(Material for the task)
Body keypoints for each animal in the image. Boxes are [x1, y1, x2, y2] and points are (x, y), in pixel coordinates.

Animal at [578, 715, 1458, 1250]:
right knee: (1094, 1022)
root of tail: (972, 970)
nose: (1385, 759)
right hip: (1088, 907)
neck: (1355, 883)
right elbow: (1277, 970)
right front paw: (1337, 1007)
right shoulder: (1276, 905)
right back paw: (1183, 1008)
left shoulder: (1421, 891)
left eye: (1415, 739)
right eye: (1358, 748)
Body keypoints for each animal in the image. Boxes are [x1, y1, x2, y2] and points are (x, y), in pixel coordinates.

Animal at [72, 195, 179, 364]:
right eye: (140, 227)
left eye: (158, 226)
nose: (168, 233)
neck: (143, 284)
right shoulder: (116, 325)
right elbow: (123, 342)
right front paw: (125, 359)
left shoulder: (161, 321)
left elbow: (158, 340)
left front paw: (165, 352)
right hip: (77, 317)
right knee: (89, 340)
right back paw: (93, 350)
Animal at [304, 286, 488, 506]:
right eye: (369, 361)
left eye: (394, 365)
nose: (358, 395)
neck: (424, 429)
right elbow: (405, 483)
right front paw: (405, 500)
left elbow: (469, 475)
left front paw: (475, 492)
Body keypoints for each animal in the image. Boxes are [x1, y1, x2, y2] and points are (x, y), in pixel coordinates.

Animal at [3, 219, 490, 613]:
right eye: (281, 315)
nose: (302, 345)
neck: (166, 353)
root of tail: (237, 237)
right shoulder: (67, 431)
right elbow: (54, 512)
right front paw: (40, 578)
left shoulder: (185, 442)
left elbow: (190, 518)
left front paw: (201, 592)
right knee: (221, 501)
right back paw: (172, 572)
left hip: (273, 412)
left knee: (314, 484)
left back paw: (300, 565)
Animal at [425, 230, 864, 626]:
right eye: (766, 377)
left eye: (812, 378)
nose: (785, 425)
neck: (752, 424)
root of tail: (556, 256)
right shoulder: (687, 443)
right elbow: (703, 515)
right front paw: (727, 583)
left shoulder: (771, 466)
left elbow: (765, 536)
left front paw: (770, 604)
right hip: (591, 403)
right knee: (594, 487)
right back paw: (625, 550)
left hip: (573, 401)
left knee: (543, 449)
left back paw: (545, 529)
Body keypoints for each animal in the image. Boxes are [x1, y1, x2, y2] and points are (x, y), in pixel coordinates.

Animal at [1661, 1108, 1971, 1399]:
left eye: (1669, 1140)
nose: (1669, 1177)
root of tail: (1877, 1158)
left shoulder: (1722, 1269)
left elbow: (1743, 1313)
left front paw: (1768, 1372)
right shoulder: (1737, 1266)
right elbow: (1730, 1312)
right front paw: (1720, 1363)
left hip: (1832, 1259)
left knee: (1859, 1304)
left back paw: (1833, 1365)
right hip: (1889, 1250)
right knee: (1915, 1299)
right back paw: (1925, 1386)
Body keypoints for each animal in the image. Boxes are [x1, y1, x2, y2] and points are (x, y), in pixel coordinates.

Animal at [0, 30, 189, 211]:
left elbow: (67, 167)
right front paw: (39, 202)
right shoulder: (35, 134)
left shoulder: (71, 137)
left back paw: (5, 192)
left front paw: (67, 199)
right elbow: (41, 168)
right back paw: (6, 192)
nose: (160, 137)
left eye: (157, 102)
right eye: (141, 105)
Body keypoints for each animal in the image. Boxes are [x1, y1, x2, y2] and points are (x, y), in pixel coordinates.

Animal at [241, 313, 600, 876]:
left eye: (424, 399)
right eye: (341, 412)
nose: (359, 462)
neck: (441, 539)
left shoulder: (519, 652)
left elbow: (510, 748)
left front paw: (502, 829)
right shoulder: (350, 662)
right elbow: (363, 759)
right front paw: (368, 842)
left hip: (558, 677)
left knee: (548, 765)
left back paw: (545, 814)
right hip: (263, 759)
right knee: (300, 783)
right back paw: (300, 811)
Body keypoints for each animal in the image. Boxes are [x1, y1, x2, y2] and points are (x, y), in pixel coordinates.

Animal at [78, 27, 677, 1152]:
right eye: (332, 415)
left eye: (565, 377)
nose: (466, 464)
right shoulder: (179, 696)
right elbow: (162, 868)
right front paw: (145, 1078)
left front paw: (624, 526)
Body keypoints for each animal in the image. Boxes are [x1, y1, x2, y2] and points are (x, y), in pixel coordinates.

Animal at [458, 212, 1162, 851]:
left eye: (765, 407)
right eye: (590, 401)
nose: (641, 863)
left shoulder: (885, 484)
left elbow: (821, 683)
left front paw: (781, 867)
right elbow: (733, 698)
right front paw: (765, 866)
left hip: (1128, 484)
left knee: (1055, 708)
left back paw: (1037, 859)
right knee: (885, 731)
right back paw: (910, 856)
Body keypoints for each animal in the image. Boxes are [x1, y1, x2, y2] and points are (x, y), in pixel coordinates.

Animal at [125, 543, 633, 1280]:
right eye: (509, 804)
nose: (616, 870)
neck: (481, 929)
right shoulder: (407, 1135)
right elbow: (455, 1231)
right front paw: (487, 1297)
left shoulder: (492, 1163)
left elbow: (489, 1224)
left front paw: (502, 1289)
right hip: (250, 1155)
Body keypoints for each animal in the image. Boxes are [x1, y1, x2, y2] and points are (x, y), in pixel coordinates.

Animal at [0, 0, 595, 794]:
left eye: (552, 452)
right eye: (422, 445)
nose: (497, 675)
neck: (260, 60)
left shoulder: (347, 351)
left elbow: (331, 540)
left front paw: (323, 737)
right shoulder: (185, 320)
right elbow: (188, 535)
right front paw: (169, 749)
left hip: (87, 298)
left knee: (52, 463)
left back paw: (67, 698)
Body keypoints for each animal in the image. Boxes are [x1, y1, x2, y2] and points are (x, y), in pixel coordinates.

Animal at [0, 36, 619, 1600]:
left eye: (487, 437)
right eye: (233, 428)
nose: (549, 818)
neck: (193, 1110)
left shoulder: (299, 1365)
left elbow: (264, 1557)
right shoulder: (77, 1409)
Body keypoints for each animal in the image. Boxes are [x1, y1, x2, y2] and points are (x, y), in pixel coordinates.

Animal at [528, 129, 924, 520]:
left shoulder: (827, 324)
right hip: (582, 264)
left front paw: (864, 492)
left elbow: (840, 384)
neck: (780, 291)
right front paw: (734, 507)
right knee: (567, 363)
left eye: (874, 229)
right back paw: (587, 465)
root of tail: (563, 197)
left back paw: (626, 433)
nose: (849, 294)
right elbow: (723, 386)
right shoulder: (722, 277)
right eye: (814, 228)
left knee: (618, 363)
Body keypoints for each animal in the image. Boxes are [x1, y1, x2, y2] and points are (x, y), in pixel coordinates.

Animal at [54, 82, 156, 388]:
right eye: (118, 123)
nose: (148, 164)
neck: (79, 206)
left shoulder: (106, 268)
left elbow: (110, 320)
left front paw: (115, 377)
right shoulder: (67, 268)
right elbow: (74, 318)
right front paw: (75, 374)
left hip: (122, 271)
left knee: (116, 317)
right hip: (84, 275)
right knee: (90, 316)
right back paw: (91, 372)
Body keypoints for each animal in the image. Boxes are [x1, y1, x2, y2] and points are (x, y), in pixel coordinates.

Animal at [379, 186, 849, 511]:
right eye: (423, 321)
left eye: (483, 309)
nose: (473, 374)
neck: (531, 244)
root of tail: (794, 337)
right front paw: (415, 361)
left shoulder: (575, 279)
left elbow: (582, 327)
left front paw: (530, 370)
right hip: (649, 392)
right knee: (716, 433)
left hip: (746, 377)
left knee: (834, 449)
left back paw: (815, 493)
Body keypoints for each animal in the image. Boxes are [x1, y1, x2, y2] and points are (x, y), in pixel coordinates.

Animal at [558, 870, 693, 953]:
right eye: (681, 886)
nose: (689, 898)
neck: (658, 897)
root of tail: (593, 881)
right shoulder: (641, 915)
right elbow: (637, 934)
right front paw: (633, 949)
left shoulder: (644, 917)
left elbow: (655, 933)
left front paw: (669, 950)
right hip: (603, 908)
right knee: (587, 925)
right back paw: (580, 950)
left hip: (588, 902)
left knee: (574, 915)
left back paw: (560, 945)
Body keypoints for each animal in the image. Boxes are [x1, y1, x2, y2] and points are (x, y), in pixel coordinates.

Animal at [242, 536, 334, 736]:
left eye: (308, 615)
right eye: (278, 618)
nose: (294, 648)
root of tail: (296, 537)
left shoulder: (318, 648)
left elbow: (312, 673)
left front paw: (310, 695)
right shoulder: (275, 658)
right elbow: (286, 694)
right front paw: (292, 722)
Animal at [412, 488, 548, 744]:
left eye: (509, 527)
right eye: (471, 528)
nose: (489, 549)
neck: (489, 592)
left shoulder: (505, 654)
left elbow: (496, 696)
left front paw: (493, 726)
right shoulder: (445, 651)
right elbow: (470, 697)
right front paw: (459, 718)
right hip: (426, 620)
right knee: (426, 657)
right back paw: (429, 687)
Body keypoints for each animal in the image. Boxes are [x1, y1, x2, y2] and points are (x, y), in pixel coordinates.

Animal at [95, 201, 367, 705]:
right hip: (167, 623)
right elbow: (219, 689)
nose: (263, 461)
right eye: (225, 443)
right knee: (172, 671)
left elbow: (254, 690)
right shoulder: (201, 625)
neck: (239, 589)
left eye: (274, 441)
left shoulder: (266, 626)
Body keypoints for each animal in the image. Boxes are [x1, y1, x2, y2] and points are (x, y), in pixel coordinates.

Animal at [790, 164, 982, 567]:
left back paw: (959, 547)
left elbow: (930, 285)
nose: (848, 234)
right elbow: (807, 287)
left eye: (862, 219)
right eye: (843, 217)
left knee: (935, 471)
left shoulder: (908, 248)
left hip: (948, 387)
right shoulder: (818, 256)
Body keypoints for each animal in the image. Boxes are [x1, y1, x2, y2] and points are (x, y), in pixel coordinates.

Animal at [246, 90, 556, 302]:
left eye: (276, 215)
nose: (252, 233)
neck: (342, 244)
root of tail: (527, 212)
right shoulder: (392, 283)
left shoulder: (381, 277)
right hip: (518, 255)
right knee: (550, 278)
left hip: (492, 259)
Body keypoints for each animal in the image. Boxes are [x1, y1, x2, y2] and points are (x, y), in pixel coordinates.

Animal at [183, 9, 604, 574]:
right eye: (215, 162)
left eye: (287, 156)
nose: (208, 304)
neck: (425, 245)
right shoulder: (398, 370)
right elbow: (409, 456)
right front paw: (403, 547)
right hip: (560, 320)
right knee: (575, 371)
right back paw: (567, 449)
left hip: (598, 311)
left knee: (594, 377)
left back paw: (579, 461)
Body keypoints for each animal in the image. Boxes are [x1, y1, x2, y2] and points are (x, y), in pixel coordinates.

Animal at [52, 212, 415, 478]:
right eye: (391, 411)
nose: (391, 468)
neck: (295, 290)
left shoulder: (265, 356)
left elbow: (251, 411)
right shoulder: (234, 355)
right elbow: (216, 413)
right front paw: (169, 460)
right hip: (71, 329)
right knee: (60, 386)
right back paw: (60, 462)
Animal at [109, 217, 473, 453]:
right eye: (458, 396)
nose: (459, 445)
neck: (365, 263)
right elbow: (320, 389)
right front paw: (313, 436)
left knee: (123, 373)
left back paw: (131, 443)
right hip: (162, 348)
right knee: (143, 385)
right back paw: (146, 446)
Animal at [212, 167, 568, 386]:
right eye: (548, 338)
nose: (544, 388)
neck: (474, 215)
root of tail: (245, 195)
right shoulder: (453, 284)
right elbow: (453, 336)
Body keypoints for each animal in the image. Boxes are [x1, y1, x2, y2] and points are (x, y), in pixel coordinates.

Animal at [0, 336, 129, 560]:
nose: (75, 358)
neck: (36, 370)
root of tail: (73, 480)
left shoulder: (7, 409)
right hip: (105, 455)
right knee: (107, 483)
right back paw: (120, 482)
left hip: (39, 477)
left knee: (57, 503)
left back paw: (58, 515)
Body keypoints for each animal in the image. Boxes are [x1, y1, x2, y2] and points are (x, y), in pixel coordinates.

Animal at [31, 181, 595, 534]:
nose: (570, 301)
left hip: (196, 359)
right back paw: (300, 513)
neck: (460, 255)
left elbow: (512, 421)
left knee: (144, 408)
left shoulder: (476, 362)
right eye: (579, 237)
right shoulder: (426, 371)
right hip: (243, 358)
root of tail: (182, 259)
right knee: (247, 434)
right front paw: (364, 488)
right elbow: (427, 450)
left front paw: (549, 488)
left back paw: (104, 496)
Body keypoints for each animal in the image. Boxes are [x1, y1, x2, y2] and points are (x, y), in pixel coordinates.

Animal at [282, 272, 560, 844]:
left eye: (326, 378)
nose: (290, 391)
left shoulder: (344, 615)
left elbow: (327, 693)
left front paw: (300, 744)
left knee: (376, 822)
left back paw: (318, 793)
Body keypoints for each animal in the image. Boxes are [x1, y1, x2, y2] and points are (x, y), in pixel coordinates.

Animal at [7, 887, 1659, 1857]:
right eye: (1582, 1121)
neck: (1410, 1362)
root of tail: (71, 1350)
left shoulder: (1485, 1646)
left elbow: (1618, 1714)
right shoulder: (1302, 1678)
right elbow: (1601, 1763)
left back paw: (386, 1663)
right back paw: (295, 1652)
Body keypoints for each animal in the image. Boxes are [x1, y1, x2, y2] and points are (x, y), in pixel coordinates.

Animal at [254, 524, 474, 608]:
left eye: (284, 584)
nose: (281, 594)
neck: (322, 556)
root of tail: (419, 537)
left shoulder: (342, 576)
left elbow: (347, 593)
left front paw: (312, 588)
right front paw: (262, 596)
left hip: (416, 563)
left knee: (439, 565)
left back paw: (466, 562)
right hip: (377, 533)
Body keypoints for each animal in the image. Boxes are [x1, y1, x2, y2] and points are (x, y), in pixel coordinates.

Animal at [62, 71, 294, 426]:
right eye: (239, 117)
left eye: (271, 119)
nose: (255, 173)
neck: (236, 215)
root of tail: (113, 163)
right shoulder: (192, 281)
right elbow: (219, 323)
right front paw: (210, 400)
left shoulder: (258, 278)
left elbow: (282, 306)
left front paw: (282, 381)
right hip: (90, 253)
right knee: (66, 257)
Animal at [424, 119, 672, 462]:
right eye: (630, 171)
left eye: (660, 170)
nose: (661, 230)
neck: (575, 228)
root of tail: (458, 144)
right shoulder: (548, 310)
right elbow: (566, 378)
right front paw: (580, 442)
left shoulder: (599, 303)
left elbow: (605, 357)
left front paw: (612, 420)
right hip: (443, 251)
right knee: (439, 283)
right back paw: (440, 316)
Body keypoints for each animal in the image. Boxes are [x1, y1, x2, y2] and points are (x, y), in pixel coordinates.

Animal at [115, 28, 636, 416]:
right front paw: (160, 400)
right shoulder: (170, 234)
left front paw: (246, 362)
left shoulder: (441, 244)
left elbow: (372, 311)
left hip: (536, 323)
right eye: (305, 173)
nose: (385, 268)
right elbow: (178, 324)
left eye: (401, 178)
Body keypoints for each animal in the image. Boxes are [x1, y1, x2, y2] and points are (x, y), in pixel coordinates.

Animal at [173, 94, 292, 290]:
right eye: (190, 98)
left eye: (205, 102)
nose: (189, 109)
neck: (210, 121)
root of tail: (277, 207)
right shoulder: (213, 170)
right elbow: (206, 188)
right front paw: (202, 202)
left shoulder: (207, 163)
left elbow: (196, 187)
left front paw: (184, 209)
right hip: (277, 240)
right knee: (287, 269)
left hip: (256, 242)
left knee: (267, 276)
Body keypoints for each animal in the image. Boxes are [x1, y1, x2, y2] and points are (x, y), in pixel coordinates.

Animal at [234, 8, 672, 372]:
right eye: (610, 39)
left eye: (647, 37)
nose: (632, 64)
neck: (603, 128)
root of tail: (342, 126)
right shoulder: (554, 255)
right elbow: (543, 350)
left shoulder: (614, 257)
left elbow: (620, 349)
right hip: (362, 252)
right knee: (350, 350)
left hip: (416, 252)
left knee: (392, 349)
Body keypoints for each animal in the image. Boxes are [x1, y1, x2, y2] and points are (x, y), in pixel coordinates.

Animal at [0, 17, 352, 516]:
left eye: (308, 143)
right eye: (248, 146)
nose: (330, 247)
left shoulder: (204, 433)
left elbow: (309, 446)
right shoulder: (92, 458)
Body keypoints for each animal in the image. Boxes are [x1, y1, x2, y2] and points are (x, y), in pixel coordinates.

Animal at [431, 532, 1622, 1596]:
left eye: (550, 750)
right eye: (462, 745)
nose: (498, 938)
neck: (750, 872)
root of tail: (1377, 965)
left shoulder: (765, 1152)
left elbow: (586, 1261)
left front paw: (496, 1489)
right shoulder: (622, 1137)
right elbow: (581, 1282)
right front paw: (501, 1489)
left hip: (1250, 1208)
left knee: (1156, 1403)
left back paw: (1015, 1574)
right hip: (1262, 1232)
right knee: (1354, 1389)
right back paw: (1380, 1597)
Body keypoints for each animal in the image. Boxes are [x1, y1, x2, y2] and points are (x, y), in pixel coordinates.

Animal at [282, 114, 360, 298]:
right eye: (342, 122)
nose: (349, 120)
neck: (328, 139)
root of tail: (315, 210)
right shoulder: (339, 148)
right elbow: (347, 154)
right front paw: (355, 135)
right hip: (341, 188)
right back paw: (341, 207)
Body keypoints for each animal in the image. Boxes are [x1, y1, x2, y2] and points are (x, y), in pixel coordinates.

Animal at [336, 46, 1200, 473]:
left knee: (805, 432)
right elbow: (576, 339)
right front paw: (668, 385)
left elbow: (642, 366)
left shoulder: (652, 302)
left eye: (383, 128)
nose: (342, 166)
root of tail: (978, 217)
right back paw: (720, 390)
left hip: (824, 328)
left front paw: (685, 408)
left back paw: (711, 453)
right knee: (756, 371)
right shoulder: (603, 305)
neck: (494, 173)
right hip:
(End Material for the task)
Work to complete — Among the entries above, locate the lines containing "right elbow: (409, 456)" and "root of tail: (245, 195)", and transcribe exactly those two lines and all lines between.

Response box —
right elbow: (409, 456)
right front paw: (403, 547)
right hip: (560, 320)
right knee: (575, 371)
right back paw: (567, 449)
left hip: (598, 311)
left knee: (594, 377)
left back paw: (579, 461)
Body keypoints for each animal in the image. Boxes are [x1, y1, x2, y2] and points are (x, y), in pixel coordinates.

Animal at [52, 212, 415, 478]:
right eye: (391, 411)
nose: (391, 468)
neck: (295, 290)
left shoulder: (265, 356)
left elbow: (251, 411)
right shoulder: (234, 355)
right elbow: (216, 413)
right front paw: (169, 460)
right hip: (71, 329)
right knee: (60, 386)
right back paw: (60, 462)
Animal at [109, 217, 473, 453]:
right eye: (458, 396)
nose: (459, 445)
neck: (365, 263)
right elbow: (320, 389)
right front paw: (313, 436)
left knee: (123, 373)
left back paw: (131, 443)
right hip: (162, 348)
right knee: (143, 385)
right back paw: (146, 446)
Animal at [212, 167, 568, 386]:
right eye: (548, 338)
nose: (544, 388)
neck: (474, 215)
root of tail: (245, 195)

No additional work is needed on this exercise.